What should be copied is the stretch of entries below from the line with "Юлия Хайдер, Инвести" up to and including the line with "istovremeno nam daje", exactly and without images.

[Study material Boundary: Start]

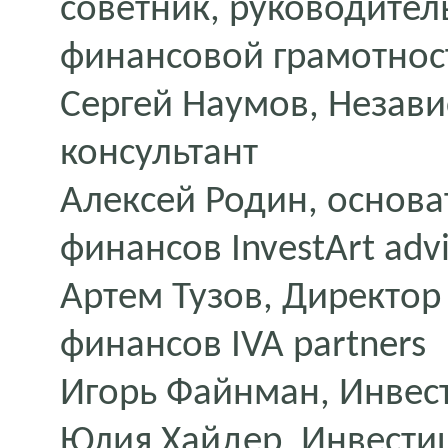
советник, руководител
финансовой грамотнос
Сергей Наумов, Незав
консультант
Алексей Родин, основа
финансов InvestArt advi
Артем Тузов, Директо
финансов IVA partners
Игорь Файнман, Инвес
Юлия Хайдер, Инвести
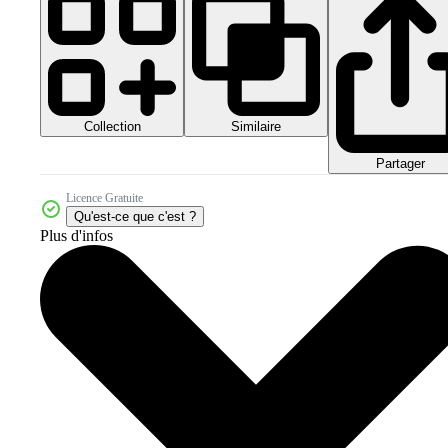
Collection
Similaire
Partager
Licence Gratuite
Qu'est-ce que c'est ?
Plus d'infos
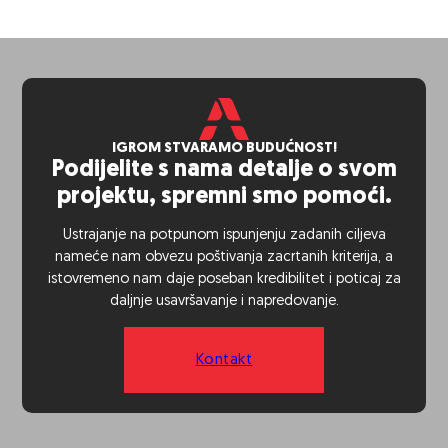
IGROM STVARAMO BUDUĆNOST!
Podijelite s nama detalje o svom
projektu, spremni smo pomoći.
Ustrajanje na potpunom ispunjenju zadanih ciljeva
nameće nam obvezu poštivanja zacrtanih kriterija, a
istovremeno nam daje poseban kredibilitet i poticaj za
daljnje usavršavanje i napredovanje.
Kontakt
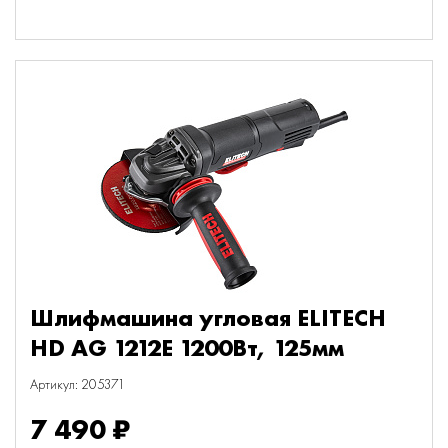
Шлифмашина угловая ELITECH
HD AG 1212E 1200Вт, 125мм
Артикул: 205371
7 490 ₽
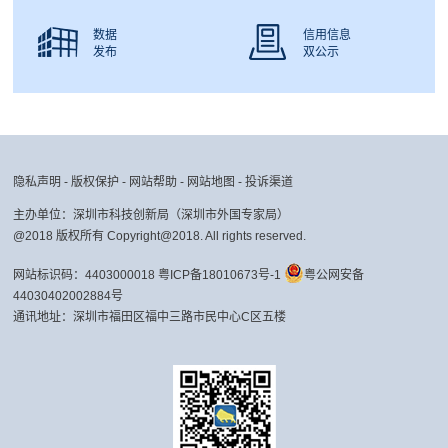
数据
信用信息
发布
双公示
隐私声明
-
版权保护
-
网站帮助
-
网站地图
-
投诉渠道
主办单位：深圳市科技创新局（深圳市外国专家局）
@2018 版权所有 Copyright@2018. All rights reserved.
网站标识码：4403000018
粤ICP备18010673号-1
粤公网安备
44030402002884号
通讯地址：深圳市福田区福中三路市民中心C区五楼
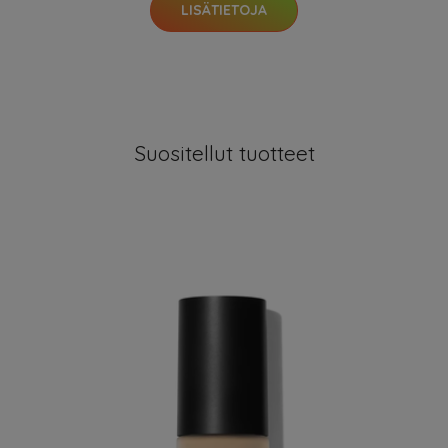
LISÄTIETOJA
Suositellut tuotteet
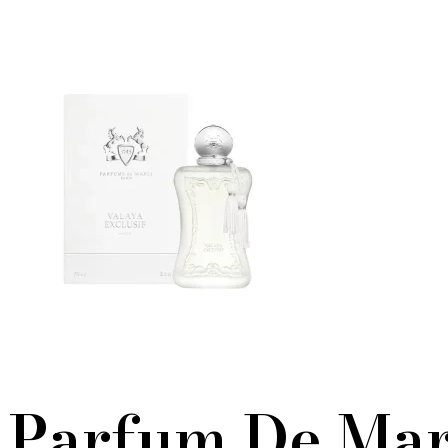
Parfum De Mar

[Study material Boundary: End]

### Reply
Юлия Хайдер, Инвести
Collection
Similaire
Partager
Licence Gratuite
Qu'est-ce que c'est ?
Plus d'infos
IGROM STVARAMO BUDUĆNOST!
Podijelite s nama detalje o svom
projektu, spremni smo pomoći.
Ustrajanje na potpunom ispunjenju zadanih ciljeva
nameće nam obvezu poštivanja zacrtanih kriterija, a
istovremeno nam daje poseban kredibilitet i poticaj za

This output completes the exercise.